● **The task**: Reproduce the following data verbatim, keeping every line in its original order and form.

● **Extracted records**:

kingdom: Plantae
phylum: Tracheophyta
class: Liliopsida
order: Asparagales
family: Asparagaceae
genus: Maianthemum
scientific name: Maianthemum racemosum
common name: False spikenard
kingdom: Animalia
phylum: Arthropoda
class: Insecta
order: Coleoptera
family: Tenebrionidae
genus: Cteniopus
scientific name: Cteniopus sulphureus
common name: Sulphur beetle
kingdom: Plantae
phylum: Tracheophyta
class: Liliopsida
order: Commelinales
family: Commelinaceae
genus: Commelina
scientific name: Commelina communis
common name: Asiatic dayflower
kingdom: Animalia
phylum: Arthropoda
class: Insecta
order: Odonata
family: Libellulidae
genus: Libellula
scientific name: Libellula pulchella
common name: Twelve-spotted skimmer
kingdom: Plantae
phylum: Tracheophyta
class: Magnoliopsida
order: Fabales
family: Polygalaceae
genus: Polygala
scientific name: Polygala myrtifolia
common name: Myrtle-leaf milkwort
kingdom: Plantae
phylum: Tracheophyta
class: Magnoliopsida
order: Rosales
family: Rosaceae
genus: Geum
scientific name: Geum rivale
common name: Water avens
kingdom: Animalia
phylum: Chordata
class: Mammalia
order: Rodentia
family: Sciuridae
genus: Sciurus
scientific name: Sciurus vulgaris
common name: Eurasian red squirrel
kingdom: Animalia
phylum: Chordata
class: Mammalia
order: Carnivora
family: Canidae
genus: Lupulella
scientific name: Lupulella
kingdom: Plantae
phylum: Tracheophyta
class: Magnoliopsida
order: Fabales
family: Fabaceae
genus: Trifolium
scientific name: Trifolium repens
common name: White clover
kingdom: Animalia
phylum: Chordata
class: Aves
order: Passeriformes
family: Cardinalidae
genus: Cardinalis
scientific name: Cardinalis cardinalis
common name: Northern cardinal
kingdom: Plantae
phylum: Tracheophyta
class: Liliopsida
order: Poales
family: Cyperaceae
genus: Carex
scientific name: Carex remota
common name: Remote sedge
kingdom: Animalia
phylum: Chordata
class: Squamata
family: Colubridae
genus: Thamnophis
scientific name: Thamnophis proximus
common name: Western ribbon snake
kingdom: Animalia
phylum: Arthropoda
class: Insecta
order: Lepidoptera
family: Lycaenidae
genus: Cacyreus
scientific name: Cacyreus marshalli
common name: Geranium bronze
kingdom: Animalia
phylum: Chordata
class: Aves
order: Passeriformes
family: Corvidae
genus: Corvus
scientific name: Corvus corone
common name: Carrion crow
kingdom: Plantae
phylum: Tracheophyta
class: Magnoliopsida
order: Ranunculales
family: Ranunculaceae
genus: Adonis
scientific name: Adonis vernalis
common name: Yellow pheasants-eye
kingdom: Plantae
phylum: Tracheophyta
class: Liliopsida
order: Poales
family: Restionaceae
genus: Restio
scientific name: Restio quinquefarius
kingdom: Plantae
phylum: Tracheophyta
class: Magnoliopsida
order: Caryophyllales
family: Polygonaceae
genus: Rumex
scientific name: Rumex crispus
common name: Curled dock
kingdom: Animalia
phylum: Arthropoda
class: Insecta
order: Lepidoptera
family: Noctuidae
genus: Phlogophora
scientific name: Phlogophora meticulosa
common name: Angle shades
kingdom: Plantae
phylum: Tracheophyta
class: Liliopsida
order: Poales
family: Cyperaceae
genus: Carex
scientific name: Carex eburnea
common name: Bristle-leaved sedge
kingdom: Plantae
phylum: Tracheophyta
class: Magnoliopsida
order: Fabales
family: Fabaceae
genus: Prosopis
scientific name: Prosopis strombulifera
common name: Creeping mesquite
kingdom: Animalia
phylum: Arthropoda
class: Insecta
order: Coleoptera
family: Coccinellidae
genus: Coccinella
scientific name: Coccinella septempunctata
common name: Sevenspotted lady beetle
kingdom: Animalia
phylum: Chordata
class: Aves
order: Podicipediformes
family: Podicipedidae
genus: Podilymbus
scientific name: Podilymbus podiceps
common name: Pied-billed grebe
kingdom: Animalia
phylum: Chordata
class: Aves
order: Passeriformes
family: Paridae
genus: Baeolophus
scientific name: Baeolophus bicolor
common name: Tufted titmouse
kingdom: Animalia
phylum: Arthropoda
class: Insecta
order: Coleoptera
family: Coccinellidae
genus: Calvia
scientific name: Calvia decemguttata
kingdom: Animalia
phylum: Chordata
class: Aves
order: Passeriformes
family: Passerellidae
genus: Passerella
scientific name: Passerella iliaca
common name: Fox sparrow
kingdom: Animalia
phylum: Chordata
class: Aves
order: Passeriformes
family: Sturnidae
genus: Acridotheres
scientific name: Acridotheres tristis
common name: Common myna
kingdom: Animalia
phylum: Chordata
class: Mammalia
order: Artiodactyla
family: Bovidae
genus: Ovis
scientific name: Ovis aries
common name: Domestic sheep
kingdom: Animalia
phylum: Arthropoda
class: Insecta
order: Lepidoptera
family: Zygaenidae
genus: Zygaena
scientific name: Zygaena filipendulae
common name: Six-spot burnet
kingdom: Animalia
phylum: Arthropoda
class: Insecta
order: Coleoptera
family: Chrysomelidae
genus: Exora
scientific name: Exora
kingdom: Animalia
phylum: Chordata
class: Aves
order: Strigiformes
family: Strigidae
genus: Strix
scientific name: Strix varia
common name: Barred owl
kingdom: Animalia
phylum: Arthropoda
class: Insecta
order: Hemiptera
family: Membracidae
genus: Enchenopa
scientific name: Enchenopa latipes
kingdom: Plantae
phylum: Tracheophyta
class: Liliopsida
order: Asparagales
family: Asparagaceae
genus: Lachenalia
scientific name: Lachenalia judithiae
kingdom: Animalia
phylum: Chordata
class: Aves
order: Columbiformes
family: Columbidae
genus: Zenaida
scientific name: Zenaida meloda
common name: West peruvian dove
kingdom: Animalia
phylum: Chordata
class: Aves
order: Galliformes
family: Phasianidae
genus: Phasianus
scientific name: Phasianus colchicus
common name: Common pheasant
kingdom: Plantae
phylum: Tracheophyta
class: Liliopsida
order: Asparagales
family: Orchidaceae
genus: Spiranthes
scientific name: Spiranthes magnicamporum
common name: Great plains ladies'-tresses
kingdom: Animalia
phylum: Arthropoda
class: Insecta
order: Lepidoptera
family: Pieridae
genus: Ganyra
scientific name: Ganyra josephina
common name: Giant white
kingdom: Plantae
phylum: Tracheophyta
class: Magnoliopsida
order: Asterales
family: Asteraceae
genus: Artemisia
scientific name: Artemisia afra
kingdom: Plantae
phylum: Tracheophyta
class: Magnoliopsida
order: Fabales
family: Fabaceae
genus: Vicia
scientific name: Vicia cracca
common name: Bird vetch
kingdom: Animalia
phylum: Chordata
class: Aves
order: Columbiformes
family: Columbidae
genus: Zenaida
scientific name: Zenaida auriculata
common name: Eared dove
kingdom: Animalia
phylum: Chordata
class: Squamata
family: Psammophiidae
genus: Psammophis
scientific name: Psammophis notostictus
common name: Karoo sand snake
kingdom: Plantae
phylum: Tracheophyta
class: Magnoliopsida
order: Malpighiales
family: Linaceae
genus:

● **Complete response**:
kingdom: Plantae
phylum: Tracheophyta
class: Liliopsida
order: Asparagales
family: Asparagaceae
genus: Maianthemum
scientific name: Maianthemum racemosum
common name: False spikenard
kingdom: Animalia
phylum: Arthropoda
class: Insecta
order: Coleoptera
family: Tenebrionidae
genus: Cteniopus
scientific name: Cteniopus sulphureus
common name: Sulphur beetle
kingdom: Plantae
phylum: Tracheophyta
class: Liliopsida
order: Commelinales
family: Commelinaceae
genus: Commelina
scientific name: Commelina communis
common name: Asiatic dayflower
kingdom: Animalia
phylum: Arthropoda
class: Insecta
order: Odonata
family: Libellulidae
genus: Libellula
scientific name: Libellula pulchella
common name: Twelve-spotted skimmer
kingdom: Plantae
phylum: Tracheophyta
class: Magnoliopsida
order: Fabales
family: Polygalaceae
genus: Polygala
scientific name: Polygala myrtifolia
common name: Myrtle-leaf milkwort
kingdom: Plantae
phylum: Tracheophyta
class: Magnoliopsida
order: Rosales
family: Rosaceae
genus: Geum
scientific name: Geum rivale
common name: Water avens
kingdom: Animalia
phylum: Chordata
class: Mammalia
order: Rodentia
family: Sciuridae
genus: Sciurus
scientific name: Sciurus vulgaris
common name: Eurasian red squirrel
kingdom: Animalia
phylum: Chordata
class: Mammalia
order: Carnivora
family: Canidae
genus: Lupulella
scientific name: Lupulella
kingdom: Plantae
phylum: Tracheophyta
class: Magnoliopsida
order: Fabales
family: Fabaceae
genus: Trifolium
scientific name: Trifolium repens
common name: White clover
kingdom: Animalia
phylum: Chordata
class: Aves
order: Passeriformes
family: Cardinalidae
genus: Cardinalis
scientific name: Cardinalis cardinalis
common name: Northern cardinal
kingdom: Plantae
phylum: Tracheophyta
class: Liliopsida
order: Poales
family: Cyperaceae
genus: Carex
scientific name: Carex remota
common name: Remote sedge
kingdom: Animalia
phylum: Chordata
class: Squamata
family: Colubridae
genus: Thamnophis
scientific name: Thamnophis proximus
common name: Western ribbon snake
kingdom: Animalia
phylum: Arthropoda
class: Insecta
order: Lepidoptera
family: Lycaenidae
genus: Cacyreus
scientific name: Cacyreus marshalli
common name: Geranium bronze
kingdom: Animalia
phylum: Chordata
class: Aves
order: Passeriformes
family: Corvidae
genus: Corvus
scientific name: Corvus corone
common name: Carrion crow
kingdom: Plantae
phylum: Tracheophyta
class: Magnoliopsida
order: Ranunculales
family: Ranunculaceae
genus: Adonis
scientific name: Adonis vernalis
common name: Yellow pheasants-eye
kingdom: Plantae
phylum: Tracheophyta
class: Liliopsida
order: Poales
family: Restionaceae
genus: Restio
scientific name: Restio quinquefarius
kingdom: Plantae
phylum: Tracheophyta
class: Magnoliopsida
order: Caryophyllales
family: Polygonaceae
genus: Rumex
scientific name: Rumex crispus
common name: Curled dock
kingdom: Animalia
phylum: Arthropoda
class: Insecta
order: Lepidoptera
family: Noctuidae
genus: Phlogophora
scientific name: Phlogophora meticulosa
common name: Angle shades
kingdom: Plantae
phylum: Tracheophyta
class: Liliopsida
order: Poales
family: Cyperaceae
genus: Carex
scientific name: Carex eburnea
common name: Bristle-leaved sedge
kingdom: Plantae
phylum: Tracheophyta
class: Magnoliopsida
order: Fabales
family: Fabaceae
genus: Prosopis
scientific name: Prosopis strombulifera
common name: Creeping mesquite
kingdom: Animalia
phylum: Arthropoda
class: Insecta
order: Coleoptera
family: Coccinellidae
genus: Coccinella
scientific name: Coccinella septempunctata
common name: Sevenspotted lady beetle
kingdom: Animalia
phylum: Chordata
class: Aves
order: Podicipediformes
family: Podicipedidae
genus: Podilymbus
scientific name: Podilymbus podiceps
common name: Pied-billed grebe
kingdom: Animalia
phylum: Chordata
class: Aves
order: Passeriformes
family: Paridae
genus: Baeolophus
scientific name: Baeolophus bicolor
common name: Tufted titmouse
kingdom: Animalia
phylum: Arthropoda
class: Insecta
order: Coleoptera
family: Coccinellidae
genus: Calvia
scientific name: Calvia decemguttata
kingdom: Animalia
phylum: Chordata
class: Aves
order: Passeriformes
family: Passerellidae
genus: Passerella
scientific name: Passerella iliaca
common name: Fox sparrow
kingdom: Animalia
phylum: Chordata
class: Aves
order: Passeriformes
family: Sturnidae
genus: Acridotheres
scientific name: Acridotheres tristis
common name: Common myna
kingdom: Animalia
phylum: Chordata
class: Mammalia
order: Artiodactyla
family: Bovidae
genus: Ovis
scientific name: Ovis aries
common name: Domestic sheep
kingdom: Animalia
phylum: Arthropoda
class: Insecta
order: Lepidoptera
family: Zygaenidae
genus: Zygaena
scientific name: Zygaena filipendulae
common name: Six-spot burnet
kingdom: Animalia
phylum: Arthropoda
class: Insecta
order: Coleoptera
family: Chrysomelidae
genus: Exora
scientific name: Exora
kingdom: Animalia
phylum: Chordata
class: Aves
order: Strigiformes
family: Strigidae
genus: Strix
scientific name: Strix varia
common name: Barred owl
kingdom: Animalia
phylum: Arthropoda
class: Insecta
order: Hemiptera
family: Membracidae
genus: Enchenopa
scientific name: Enchenopa latipes
kingdom: Plantae
phylum: Tracheophyta
class: Liliopsida
order: Asparagales
family: Asparagaceae
genus: Lachenalia
scientific name: Lachenalia judithiae
kingdom: Animalia
phylum: Chordata
class: Aves
order: Columbiformes
family: Columbidae
genus: Zenaida
scientific name: Zenaida meloda
common name: West peruvian dove
kingdom: Animalia
phylum: Chordata
class: Aves
order: Galliformes
family: Phasianidae
genus: Phasianus
scientific name: Phasianus colchicus
common name: Common pheasant
kingdom: Plantae
phylum: Tracheophyta
class: Liliopsida
order: Asparagales
family: Orchidaceae
genus: Spiranthes
scientific name: Spiranthes magnicamporum
common name: Great plains ladies'-tresses
kingdom: Animalia
phylum: Arthropoda
class: Insecta
order: Lepidoptera
family: Pieridae
genus: Ganyra
scientific name: Ganyra josephina
common name: Giant white
kingdom: Plantae
phylum: Tracheophyta
class: Magnoliopsida
order: Asterales
family: Asteraceae
genus: Artemisia
scientific name: Artemisia afra
kingdom: Plantae
phylum: Tracheophyta
class: Magnoliopsida
order: Fabales
family: Fabaceae
genus: Vicia
scientific name: Vicia cracca
common name: Bird vetch
kingdom: Animalia
phylum: Chordata
class: Aves
order: Columbiformes
family: Columbidae
genus: Zenaida
scientific name: Zenaida auriculata
common name: Eared dove
kingdom: Animalia
phylum: Chordata
class: Squamata
family: Psammophiidae
genus: Psammophis
scientific name: Psammophis notostictus
common name: Karoo sand snake
kingdom: Plantae
phylum: Tracheophyta
class: Magnoliopsida
order: Malpighiales
family: Linaceae
genus:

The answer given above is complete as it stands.